Activity: With the images omitted, return all of the entries exactly as they stand.

(Data provided begins)

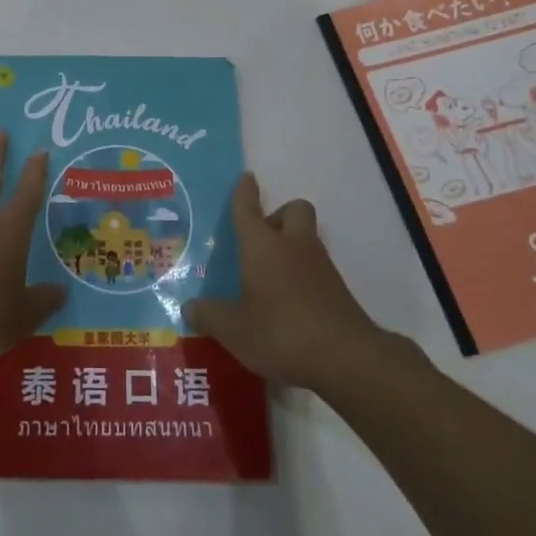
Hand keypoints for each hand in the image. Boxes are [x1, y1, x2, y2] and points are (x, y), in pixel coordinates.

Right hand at [185, 174, 408, 390]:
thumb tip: (190, 307)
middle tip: (261, 240)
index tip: (246, 178)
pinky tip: (290, 303)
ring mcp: (321, 266)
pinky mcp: (338, 290)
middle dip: (278, 215)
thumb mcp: (234, 330)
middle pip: (293, 210)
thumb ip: (210, 316)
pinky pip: (316, 268)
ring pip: (307, 238)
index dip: (244, 191)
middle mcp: (293, 246)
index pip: (248, 208)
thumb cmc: (281, 332)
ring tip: (270, 277)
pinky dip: (303, 276)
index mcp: (262, 246)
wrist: (346, 357)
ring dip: (292, 246)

(Data provided ends)

Output for this task:
Hand keypoints for each hand in the image. Boxes are [x1, y1, x2, y2] and points are (x, y), in pixel coordinates.

Right hand at [185, 174, 408, 390]:
thumb tip: (190, 307)
middle tip: (261, 240)
index tip: (246, 178)
pinky tip: (290, 303)
ring mcp: (321, 266)
pinky mcp: (338, 290)
middle dip: (278, 215)
thumb mcp: (234, 330)
middle pip: (293, 210)
thumb ip: (210, 316)
pinky pip: (316, 268)
ring pip: (307, 238)
index dip: (244, 191)
middle mcp: (293, 246)
index pip: (248, 208)
thumb cmc: (281, 332)
ring tip: (270, 277)
pinky dip: (303, 276)
index mcp: (262, 246)
wrist: (346, 357)
ring dip: (292, 246)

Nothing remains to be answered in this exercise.